Source data:
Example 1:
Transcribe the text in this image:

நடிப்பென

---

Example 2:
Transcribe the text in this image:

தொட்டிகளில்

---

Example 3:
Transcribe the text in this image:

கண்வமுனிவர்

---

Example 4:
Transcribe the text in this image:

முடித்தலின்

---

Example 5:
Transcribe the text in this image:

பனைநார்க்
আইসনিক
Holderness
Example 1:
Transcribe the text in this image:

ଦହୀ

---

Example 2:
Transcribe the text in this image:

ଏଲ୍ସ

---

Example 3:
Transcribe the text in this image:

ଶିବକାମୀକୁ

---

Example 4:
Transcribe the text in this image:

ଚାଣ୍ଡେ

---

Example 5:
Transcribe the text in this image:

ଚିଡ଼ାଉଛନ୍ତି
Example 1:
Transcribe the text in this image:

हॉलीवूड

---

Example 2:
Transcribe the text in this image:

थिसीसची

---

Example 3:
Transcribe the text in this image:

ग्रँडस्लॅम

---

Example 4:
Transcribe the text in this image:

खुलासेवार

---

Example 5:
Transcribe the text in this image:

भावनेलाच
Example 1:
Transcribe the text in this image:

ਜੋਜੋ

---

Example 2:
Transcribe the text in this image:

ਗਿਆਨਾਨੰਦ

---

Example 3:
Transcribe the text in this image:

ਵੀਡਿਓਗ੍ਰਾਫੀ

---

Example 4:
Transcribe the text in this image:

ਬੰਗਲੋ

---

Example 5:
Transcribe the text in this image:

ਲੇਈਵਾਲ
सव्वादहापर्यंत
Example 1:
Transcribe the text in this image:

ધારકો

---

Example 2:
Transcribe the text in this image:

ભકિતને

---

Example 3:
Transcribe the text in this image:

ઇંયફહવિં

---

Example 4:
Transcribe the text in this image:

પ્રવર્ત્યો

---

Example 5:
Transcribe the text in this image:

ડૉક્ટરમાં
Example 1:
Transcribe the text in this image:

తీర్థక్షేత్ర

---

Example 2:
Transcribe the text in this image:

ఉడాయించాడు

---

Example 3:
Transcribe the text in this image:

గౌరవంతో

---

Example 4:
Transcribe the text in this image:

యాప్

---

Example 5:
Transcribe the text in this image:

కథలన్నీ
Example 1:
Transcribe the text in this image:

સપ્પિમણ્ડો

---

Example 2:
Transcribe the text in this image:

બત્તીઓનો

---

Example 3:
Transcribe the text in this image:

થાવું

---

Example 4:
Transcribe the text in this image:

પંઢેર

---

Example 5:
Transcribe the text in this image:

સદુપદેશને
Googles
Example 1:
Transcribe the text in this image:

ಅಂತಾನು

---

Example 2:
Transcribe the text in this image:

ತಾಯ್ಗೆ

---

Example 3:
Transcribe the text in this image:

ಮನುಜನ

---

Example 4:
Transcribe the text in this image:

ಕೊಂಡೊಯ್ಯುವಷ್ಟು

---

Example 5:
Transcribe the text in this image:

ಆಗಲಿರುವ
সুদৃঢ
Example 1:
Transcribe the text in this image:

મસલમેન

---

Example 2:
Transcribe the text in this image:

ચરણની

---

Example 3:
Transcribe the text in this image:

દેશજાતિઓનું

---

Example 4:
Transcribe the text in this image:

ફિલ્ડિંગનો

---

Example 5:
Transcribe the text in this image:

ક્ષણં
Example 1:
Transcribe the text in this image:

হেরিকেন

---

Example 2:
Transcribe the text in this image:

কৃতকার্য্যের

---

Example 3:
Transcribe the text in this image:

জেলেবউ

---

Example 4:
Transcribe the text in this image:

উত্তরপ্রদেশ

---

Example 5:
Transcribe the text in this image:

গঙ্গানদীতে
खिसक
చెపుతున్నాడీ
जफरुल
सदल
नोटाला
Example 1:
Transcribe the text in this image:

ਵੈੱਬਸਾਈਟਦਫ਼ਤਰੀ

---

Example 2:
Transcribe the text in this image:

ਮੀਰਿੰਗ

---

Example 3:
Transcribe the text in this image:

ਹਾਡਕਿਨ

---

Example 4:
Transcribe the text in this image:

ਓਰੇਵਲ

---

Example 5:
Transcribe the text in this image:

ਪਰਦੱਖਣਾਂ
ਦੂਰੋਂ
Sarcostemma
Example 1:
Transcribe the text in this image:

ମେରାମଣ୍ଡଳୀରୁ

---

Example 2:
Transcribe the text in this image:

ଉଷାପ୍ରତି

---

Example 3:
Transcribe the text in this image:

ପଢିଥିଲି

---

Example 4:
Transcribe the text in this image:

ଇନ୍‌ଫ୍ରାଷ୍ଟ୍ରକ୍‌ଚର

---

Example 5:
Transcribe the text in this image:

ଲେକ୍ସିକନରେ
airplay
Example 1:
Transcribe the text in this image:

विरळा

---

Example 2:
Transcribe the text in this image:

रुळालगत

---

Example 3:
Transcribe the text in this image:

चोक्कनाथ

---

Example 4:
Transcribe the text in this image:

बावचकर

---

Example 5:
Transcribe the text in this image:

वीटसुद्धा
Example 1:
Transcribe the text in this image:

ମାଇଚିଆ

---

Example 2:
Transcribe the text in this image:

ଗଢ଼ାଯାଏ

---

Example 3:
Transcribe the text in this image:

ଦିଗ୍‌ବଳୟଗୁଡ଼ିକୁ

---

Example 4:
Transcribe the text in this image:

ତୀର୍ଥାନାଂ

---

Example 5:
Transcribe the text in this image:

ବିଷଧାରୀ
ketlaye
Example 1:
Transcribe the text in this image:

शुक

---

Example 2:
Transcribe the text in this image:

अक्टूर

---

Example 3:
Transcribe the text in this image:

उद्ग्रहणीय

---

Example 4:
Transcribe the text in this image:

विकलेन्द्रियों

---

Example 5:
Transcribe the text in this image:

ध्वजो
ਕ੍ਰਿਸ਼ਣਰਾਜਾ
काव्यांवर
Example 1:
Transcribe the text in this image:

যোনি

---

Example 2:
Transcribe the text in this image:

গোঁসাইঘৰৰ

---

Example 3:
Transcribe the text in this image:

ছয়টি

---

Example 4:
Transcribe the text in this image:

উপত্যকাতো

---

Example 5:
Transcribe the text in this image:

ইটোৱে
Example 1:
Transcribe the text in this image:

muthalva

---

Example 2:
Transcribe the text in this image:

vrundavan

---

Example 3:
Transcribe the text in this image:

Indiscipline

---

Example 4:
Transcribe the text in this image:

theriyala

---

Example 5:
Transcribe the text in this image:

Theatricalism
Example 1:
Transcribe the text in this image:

Requirement: Please retype every entry above exactly as it stands.

Exercise result:
Example 1:
Transcribe the text in this image:

நடிப்பென

---

Example 2:
Transcribe the text in this image:

தொட்டிகளில்

---

Example 3:
Transcribe the text in this image:

கண்வமுனிவர்

---

Example 4:
Transcribe the text in this image:

முடித்தலின்

---

Example 5:
Transcribe the text in this image:

பனைநார்க்
আইসনিক
Holderness
Example 1:
Transcribe the text in this image:

ଦହୀ

---

Example 2:
Transcribe the text in this image:

ଏଲ୍ସ

---

Example 3:
Transcribe the text in this image:

ଶିବକାମୀକୁ

---

Example 4:
Transcribe the text in this image:

ଚାଣ୍ଡେ

---

Example 5:
Transcribe the text in this image:

ଚିଡ଼ାଉଛନ୍ତି
Example 1:
Transcribe the text in this image:

हॉलीवूड

---

Example 2:
Transcribe the text in this image:

थिसीसची

---

Example 3:
Transcribe the text in this image:

ग्रँडस्लॅम

---

Example 4:
Transcribe the text in this image:

खुलासेवार

---

Example 5:
Transcribe the text in this image:

भावनेलाच
Example 1:
Transcribe the text in this image:

ਜੋਜੋ

---

Example 2:
Transcribe the text in this image:

ਗਿਆਨਾਨੰਦ

---

Example 3:
Transcribe the text in this image:

ਵੀਡਿਓਗ੍ਰਾਫੀ

---

Example 4:
Transcribe the text in this image:

ਬੰਗਲੋ

---

Example 5:
Transcribe the text in this image:

ਲੇਈਵਾਲ
सव्वादहापर्यंत
Example 1:
Transcribe the text in this image:

ધારકો

---

Example 2:
Transcribe the text in this image:

ભકિતને

---

Example 3:
Transcribe the text in this image:

ઇંયફહવિં

---

Example 4:
Transcribe the text in this image:

પ્રવર્ત્યો

---

Example 5:
Transcribe the text in this image:

ડૉક્ટરમાં
Example 1:
Transcribe the text in this image:

తీర్థక్షేత్ర

---

Example 2:
Transcribe the text in this image:

ఉడాయించాడు

---

Example 3:
Transcribe the text in this image:

గౌరవంతో

---

Example 4:
Transcribe the text in this image:

యాప్

---

Example 5:
Transcribe the text in this image:

కథలన్నీ
Example 1:
Transcribe the text in this image:

સપ્પિમણ્ડો

---

Example 2:
Transcribe the text in this image:

બત્તીઓનો

---

Example 3:
Transcribe the text in this image:

થાવું

---

Example 4:
Transcribe the text in this image:

પંઢેર

---

Example 5:
Transcribe the text in this image:

સદુપદેશને
Googles
Example 1:
Transcribe the text in this image:

ಅಂತಾನು

---

Example 2:
Transcribe the text in this image:

ತಾಯ್ಗೆ

---

Example 3:
Transcribe the text in this image:

ಮನುಜನ

---

Example 4:
Transcribe the text in this image:

ಕೊಂಡೊಯ್ಯುವಷ್ಟು

---

Example 5:
Transcribe the text in this image:

ಆಗಲಿರುವ
সুদৃঢ
Example 1:
Transcribe the text in this image:

મસલમેન

---

Example 2:
Transcribe the text in this image:

ચરણની

---

Example 3:
Transcribe the text in this image:

દેશજાતિઓનું

---

Example 4:
Transcribe the text in this image:

ફિલ્ડિંગનો

---

Example 5:
Transcribe the text in this image:

ક્ષણં
Example 1:
Transcribe the text in this image:

হেরিকেন

---

Example 2:
Transcribe the text in this image:

কৃতকার্য্যের

---

Example 3:
Transcribe the text in this image:

জেলেবউ

---

Example 4:
Transcribe the text in this image:

উত্তরপ্রদেশ

---

Example 5:
Transcribe the text in this image:

গঙ্গানদীতে
खिसक
చెపుతున్నాడీ
जफरुल
सदल
नोटाला
Example 1:
Transcribe the text in this image:

ਵੈੱਬਸਾਈਟਦਫ਼ਤਰੀ

---

Example 2:
Transcribe the text in this image:

ਮੀਰਿੰਗ

---

Example 3:
Transcribe the text in this image:

ਹਾਡਕਿਨ

---

Example 4:
Transcribe the text in this image:

ਓਰੇਵਲ

---

Example 5:
Transcribe the text in this image:

ਪਰਦੱਖਣਾਂ
ਦੂਰੋਂ
Sarcostemma
Example 1:
Transcribe the text in this image:

ମେରାମଣ୍ଡଳୀରୁ

---

Example 2:
Transcribe the text in this image:

ଉଷାପ୍ରତି

---

Example 3:
Transcribe the text in this image:

ପଢିଥିଲି

---

Example 4:
Transcribe the text in this image:

ଇନ୍‌ଫ୍ରାଷ୍ଟ୍ରକ୍‌ଚର

---

Example 5:
Transcribe the text in this image:

ଲେକ୍ସିକନରେ
airplay
Example 1:
Transcribe the text in this image:

विरळा

---

Example 2:
Transcribe the text in this image:

रुळालगत

---

Example 3:
Transcribe the text in this image:

चोक्कनाथ

---

Example 4:
Transcribe the text in this image:

बावचकर

---

Example 5:
Transcribe the text in this image:

वीटसुद्धा
Example 1:
Transcribe the text in this image:

ମାଇଚିଆ

---

Example 2:
Transcribe the text in this image:

ଗଢ଼ାଯାଏ

---

Example 3:
Transcribe the text in this image:

ଦିଗ୍‌ବଳୟଗୁଡ଼ିକୁ

---

Example 4:
Transcribe the text in this image:

ତୀର୍ଥାନାଂ

---

Example 5:
Transcribe the text in this image:

ବିଷଧାରୀ
ketlaye
Example 1:
Transcribe the text in this image:

शुक

---

Example 2:
Transcribe the text in this image:

अक्टूर

---

Example 3:
Transcribe the text in this image:

उद्ग्रहणीय

---

Example 4:
Transcribe the text in this image:

विकलेन्द्रियों

---

Example 5:
Transcribe the text in this image:

ध्वजो
ਕ੍ਰਿਸ਼ਣਰਾਜਾ
काव्यांवर
Example 1:
Transcribe the text in this image:

যোনি

---

Example 2:
Transcribe the text in this image:

গোঁসাইঘৰৰ

---

Example 3:
Transcribe the text in this image:

ছয়টি

---

Example 4:
Transcribe the text in this image:

উপত্যকাতো

---

Example 5:
Transcribe the text in this image:

ইটোৱে
Example 1:
Transcribe the text in this image:

muthalva

---

Example 2:
Transcribe the text in this image:

vrundavan

---

Example 3:
Transcribe the text in this image:

Indiscipline

---

Example 4:
Transcribe the text in this image:

theriyala

---

Example 5:
Transcribe the text in this image:

Theatricalism
Example 1:
Transcribe the text in this image:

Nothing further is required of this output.